The Post covers a call by two Democratic Senators for the Drug Enforcement Administration (DEA) to change its rules regarding the use of opioid pain medications in long-term care facilities and nursing homes for the elderly. The Journal explores litigation that could affect the availability of these medications at pharmacies.
The nursing home regulations—which are supposed to prevent diversion of medication to drug addicts—instead seem to be making the elderly suffer by requiring a doctor’s signature for certain medications to be ordered. Of course, doctors aren’t always around to sign paperwork—so patients have to wait, often in severe pain.
In their letter, Senators Herb Kohl (D-WI) and Sheldon Whitehouse (D-RI) write that the regulation “fails to recognize how prescribing practitioners and the nurses who work for long-term care facilities and hospice programs actually order prescription medications.” They say that delaying pain medication can produce “adverse health outcomes and unnecessary rehospitalizations, not to mention needless suffering.”
The Journal examines possible lawsuits against pharmacies which fail to determine that their patients are misusing drugs and stop their prescriptions. Pharmacies can be warned by law enforcement about suspicious patients—but these warnings can also result in needed medication being denied.

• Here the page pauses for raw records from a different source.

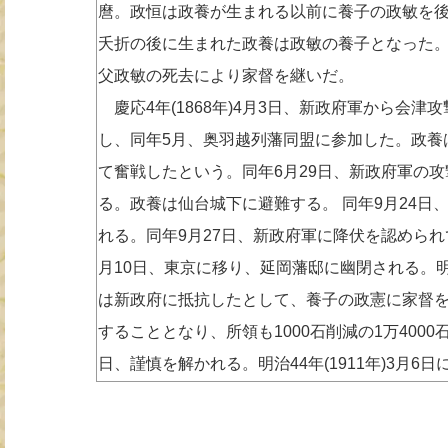
麿。政恒は政養が生まれる以前に養子の政敏を後
夭折の後に生まれた政養は政敏の養子となった。文久
父政敏の死去により家督を継いだ。
慶応4年(1868年)4月3日、新政府軍から会津
し、同年5月、奥羽越列藩同盟に参加した。政養
て奮戦したという。同年6月29日、新政府軍の
る。政養は仙台城下に避難する。 同年9月24日
れる。同年9月27日、新政府軍に降伏を認められ
月10日、東京に移り、延岡藩邸に幽閉される。明治元
は新政府に抵抗したとして、養子の政憲に家督
することとなり、所領も1000石削減の1万4000
日、謹慎を解かれる。明治44年(1911年)3月6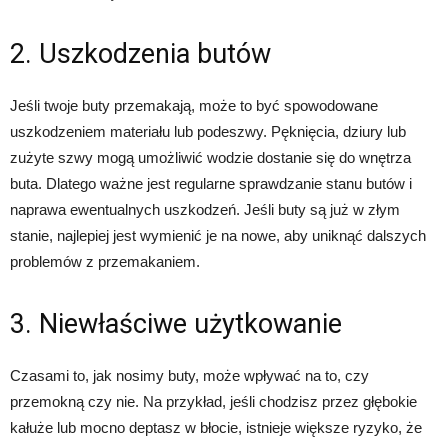
2. Uszkodzenia butów
Jeśli twoje buty przemakają, może to być spowodowane
uszkodzeniem materiału lub podeszwy. Pęknięcia, dziury lub
zużyte szwy mogą umożliwić wodzie dostanie się do wnętrza
buta. Dlatego ważne jest regularne sprawdzanie stanu butów i
naprawa ewentualnych uszkodzeń. Jeśli buty są już w złym
stanie, najlepiej jest wymienić je na nowe, aby uniknąć dalszych
problemów z przemakaniem.
3. Niewłaściwe użytkowanie
Czasami to, jak nosimy buty, może wpływać na to, czy
przemokną czy nie. Na przykład, jeśli chodzisz przez głębokie
kałuże lub mocno deptasz w błocie, istnieje większe ryzyko, że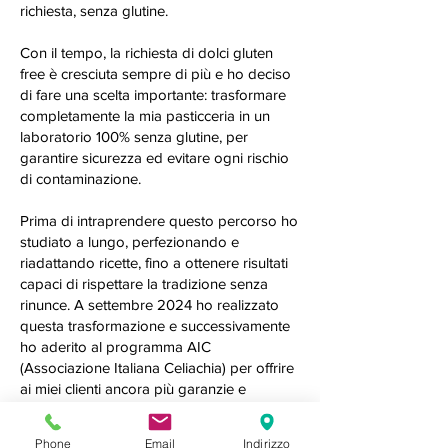
richiesta, senza glutine.
Con il tempo, la richiesta di dolci gluten
free è cresciuta sempre di più e ho deciso
di fare una scelta importante: trasformare
completamente la mia pasticceria in un
laboratorio 100% senza glutine, per
garantire sicurezza ed evitare ogni rischio
di contaminazione.
Prima di intraprendere questo percorso ho
studiato a lungo, perfezionando e
riadattando ricette, fino a ottenere risultati
capaci di rispettare la tradizione senza
rinunce. A settembre 2024 ho realizzato
questa trasformazione e successivamente
ho aderito al programma AIC
(Associazione Italiana Celiachia) per offrire
ai miei clienti ancora più garanzie e
serenità.
Phone
Email
Indirizzo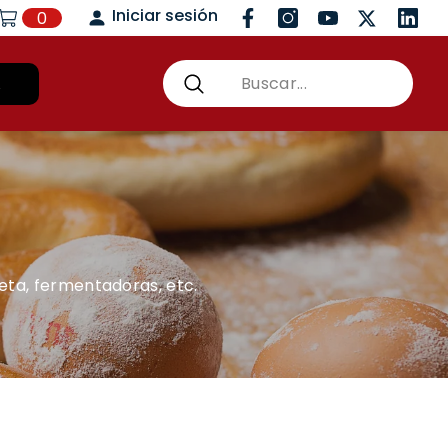
Iniciar sesión
0
rro
Facebook
Instagram
YouTube
Twitter
Vimeo
0
item
A
ta, fermentadoras, etc.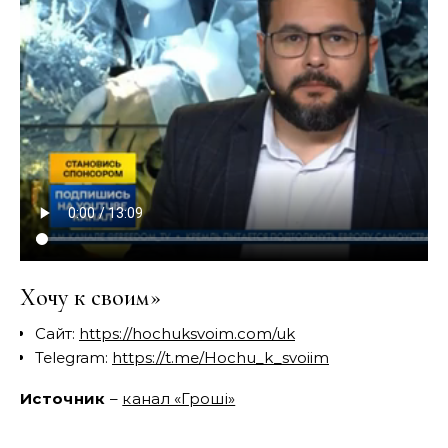
Хочу к своим»
Сайт:
https://hochuksvoim.com/uk
Telegram:
https://t.me/Hochu_k_svoiim
Источник
–
канал «Грошi»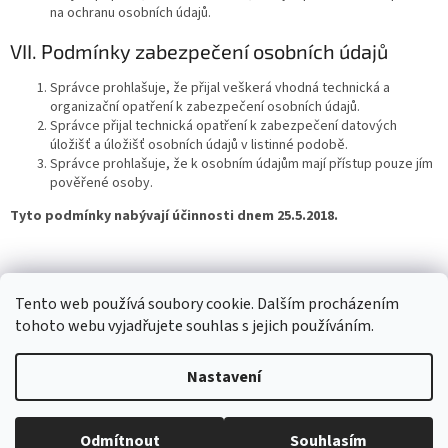
na ochranu osobních údajů.
VII. Podmínky zabezpečení osobních údajů
Správce prohlašuje, že přijal veškerá vhodná technická a
organizační opatření k zabezpečení osobních údajů.
Správce přijal technická opatření k zabezpečení datových
úložišť a úložišť osobních údajů v listinné podobě.
Správce prohlašuje, že k osobním údajům mají přístup pouze jím
pověřené osoby.
Tyto podmínky nabývají účinnosti dnem 25.5.2018.
Z
á
ČEKL spol. s r.o.
p
Tento web používá soubory cookie. Dalším procházením
a
tohoto webu vyjadřujete souhlas s jejich používáním.
t
í
Nastavení
Vytvořil Shoptet
Odmítnout
Souhlasím
Copyright 2026
ČEKL-eshop.cz
. Všechna práva vyhrazena.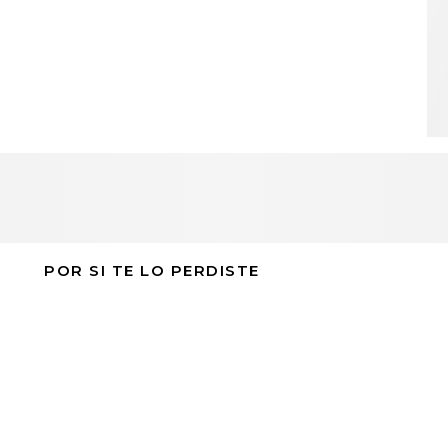
POR SI TE LO PERDISTE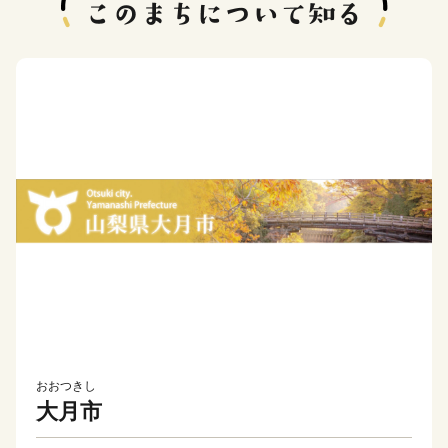
おおつきし
大月市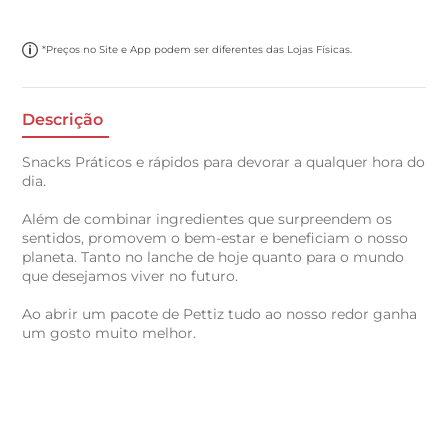
*Preços no Site e App podem ser diferentes das Lojas Físicas.
Descrição
Snacks Práticos e rápidos para devorar a qualquer hora do
dia.
Além de combinar ingredientes que surpreendem os
sentidos, promovem o bem-estar e beneficiam o nosso
planeta. Tanto no lanche de hoje quanto para o mundo
que desejamos viver no futuro.
Ao abrir um pacote de Pettiz tudo ao nosso redor ganha
um gosto muito melhor.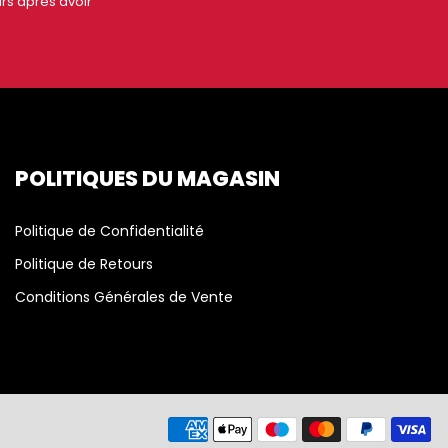
rs après avoir
POLITIQUES DU MAGASIN
Politique de Confidentialité
Politique de Retours
Conditions Générales de Vente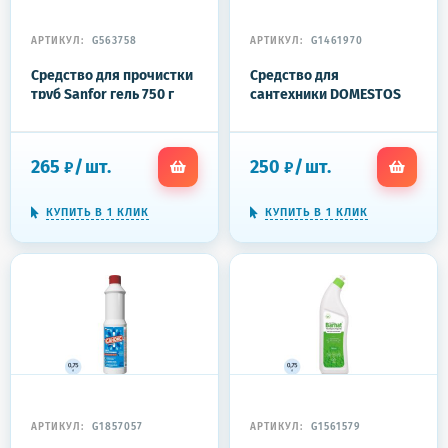
АРТИКУЛ:
G563758
АРТИКУЛ:
G1461970
Средство для прочистки
Средство для
труб Sanfor гель 750 г
сантехники DOMESTOS
универсальное
Лимонная свежесть 1л
265
/
шт.
250
/
шт.
₽
₽
КУПИТЬ В 1 КЛИК
КУПИТЬ В 1 КЛИК
АРТИКУЛ:
G1857057
АРТИКУЛ:
G1561579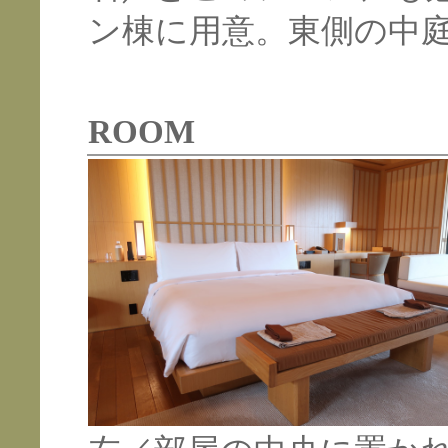
ン棟に用意。東側の中
ROOM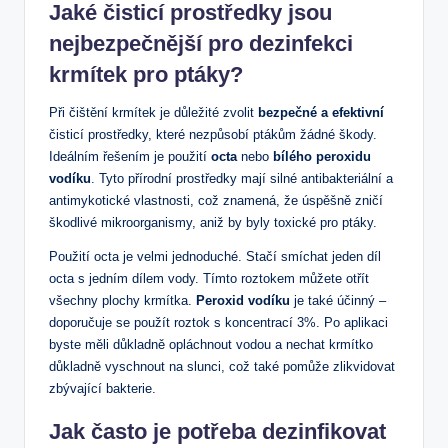
Jaké čisticí prostředky jsou
nejbezpečnější pro dezinfekci
krmítek pro ptáky?
Při čištění krmítek je důležité zvolit
bezpečné a efektivní
čisticí prostředky, které nezpůsobí ptákům žádné škody.
Ideálním řešením je použití
octa
nebo
bílého peroxidu
vodíku
. Tyto přírodní prostředky mají silné antibakteriální a
antimykotické vlastnosti, což znamená, že úspěšně zničí
škodlivé mikroorganismy, aniž by byly toxické pro ptáky.
Použití octa je velmi jednoduché. Stačí smíchat jeden díl
octa s jedním dílem vody. Tímto roztokem můžete otřít
všechny plochy krmítka.
Peroxid vodíku
je také účinný –
doporučuje se použít roztok s koncentrací 3%. Po aplikaci
byste měli důkladně opláchnout vodou a nechat krmítko
důkladně vyschnout na slunci, což také pomůže zlikvidovat
zbývající bakterie.
Jak často je potřeba dezinfikovat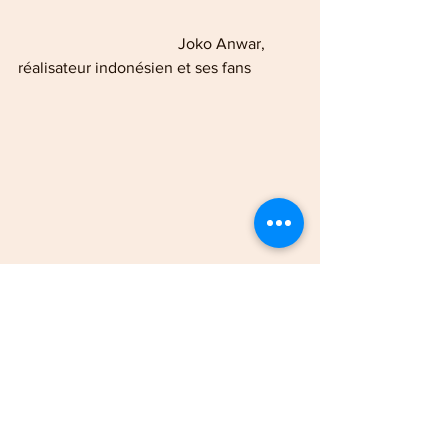
                                        Joko Anwar, 
réalisateur indonésien et ses fans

In the case covered by the Journal, the families of one man who was injured and another who was killed by a woman driving under the influence of painkillers are suing the pharmacies that sold the medication and failed to respond to law enforcement warning that she had been identified as a possible addict. Pharmacies are caught between a rock and a hard place here: if they deny necessary medications they can harm patients and may be sued for that– but if they don’t catch drug addicts, they also face legal action.
Writes the Journal:
Some predict higher insurance costs and more expensive prescriptions, to absorb the costs of additional lawsuits. In court filings, Wal-Mart argued that pharmacies might decide not to stock certain regulated painkillers. Walgreen suggested that the judgment of pharmacists could be pitted against that of doctors, as pharmacists struggle to decide whether to refuse a prescription.
Michael Wall and L. Kristopher Rath, attorneys for Longs Drug, now owned by CVS Caremark, predicted a “tsunami of litigation” if the families prevail. Drugstores could be sued by their own customers if pharmacists refuse to fill valid prescriptions and customers are harmed, they said. Drugstores could also be sued by those who claim to be injured by a customer who purchased prescription drugs.
Meanwhile, there is little evidence that these supply-side measures to fight addiction have any influence on the ability of addicts—as opposed to legitimate patients—to obtain drugs.